In the experiment, women were exposed to moderately painful pulses of heat on their palms while breathing normally.
When they slowed their breathing by 50%, they rated the pain as less intense.
To breathe at a rate of six breaths a minute, simply take a deep breath into your belly for four seconds and exhale for six seconds.
The puffer fish… To stave off a panic attack
If you feel anxious, and have that “fight or flight” feeling, try breathing in slowly through the nose, directing your breath into your belly.
“Blow up your cheeks like a puffer fish, holding for five seconds, then slowly exhale through the mouth,” says Stuart.
Breathing out through pursed lips helps slow down your breathing rate and stops the hyperventilation (or over-breathing) that characterises anxiety and panic.
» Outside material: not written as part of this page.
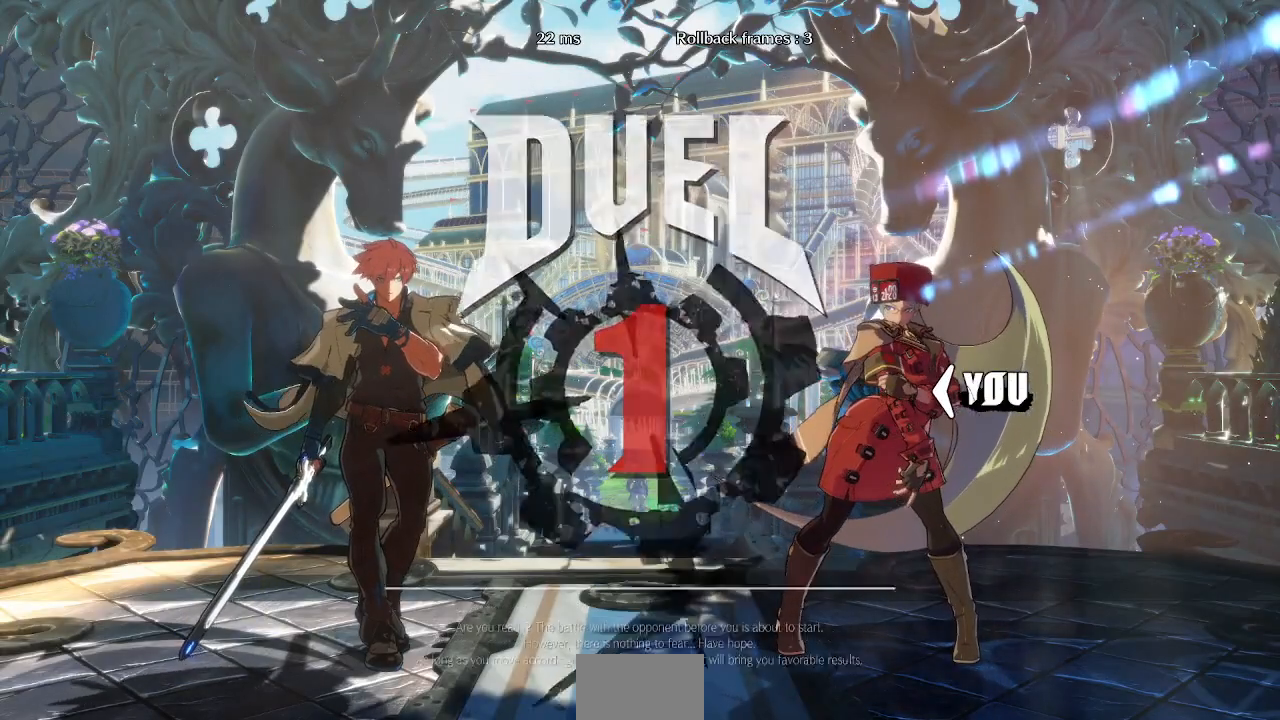
{"dt_ms": 500, "buttons": ["DPAD_RIGHT"], "events": [[17, "DPAD_UP", "down"], [50, "TRIANGLE", "down"], [133, "CROSS", "up"], [133, "SQUARE", "up"], [150, "TRIANGLE", "up"], [167, "DPAD_UP", "up"], [167, "R1", "up"], [267, "R1", "down"], [283, "TRIANGLE", "down"], [300, "CROSS", "down"], [317, "SQUARE", "down"], [350, "DPAD_LEFT", "up"], [450, "SQUARE", "up"], [450, "TRIANGLE", "up"], [467, "CROSS", "up"], [467, "R1", "up"], [483, "DPAD_RIGHT", "down"]]}
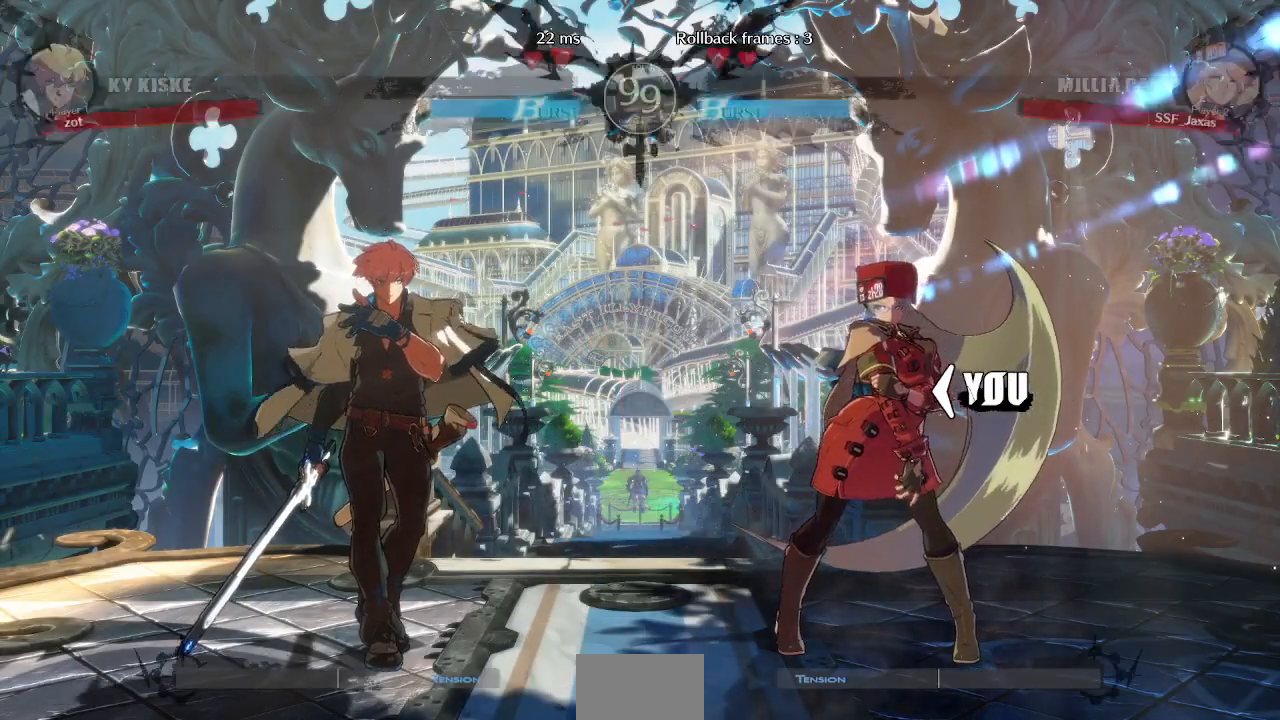
{"dt_ms": 500, "buttons": ["DPAD_RIGHT"], "events": [[133, "DPAD_DOWN", "down"], [150, "DPAD_RIGHT", "up"], [283, "DPAD_RIGHT", "down"], [300, "DPAD_DOWN", "up"]]}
“It’s a great technique to calm children down too,” says Stuart.
The bellows breath… For a boost of energy
“This yoga technique helps release natural energy throughout the body so you’ll feel fully charged without the need of a coffee,” says Stuart.
“The aim is to use your diaphragm to pump the navel in on each exhale and out on each inhale.”
The technique is quite advanced, adds Stuart, so approach it in steps.
“Sitting up tall, with a straight spine, first practise panting like a dog with an open mouth to get the rhythm and navel movement right (in on the exhale, out on the inhale).
“Now close the mouth and continue this rhythm, breathing through the nostrils. Both inhale and exhale should be equal duration.
“Next, while inhaling, lift your hands up in the air above your head and on the exhale bring your elbows to your sides.”
Repeat 15-20 times, aiming for one inhalation and one exhalation per second.
“If you feel dizzy, giddy or light headed, take a break,” warns Stuart.
“Don’t try the technique if you are pregnant.”
The “ha” breath… To ease a tension headache
Breathing too shallowly can result in an inadequate supply of oxygen to blood vessels in the brain – and that can cause headaches .
“This technique also helps release jaw, face and neck tension,” says Stuart. “First, slowly and deeply inhale through your nose.
“Then, exhale strongly through the mouth, making a “ha” sound, opening your mouth wide and sticking your tongue out as far as possible towards your chin.
“Inhale slowly, returning to a neutral face. Repeat four to six times.”
Belly breathing… To cure heartburn
A trial published in the American Journal of Gastroenterology found that people with acid reflux who regularly practised “belly breathing” exercises had less heartburn and were eventually able to cut back on their medication, too.
Belly breathing (or diaphragmatic breathing) is thought to help reduce acid reflux because it may strengthen the muscles of the diaphragm.
So, place one hand on your chest, the other on your tummy.
Breathe in deeply and slowly to a count of four or five, directing the air into your tummy so the hand on your chest stays relatively still while the hand on your tummy rises.
Breathe out for a count of seven or eight. Continue breathing slowly like this for as long as feels comfortable.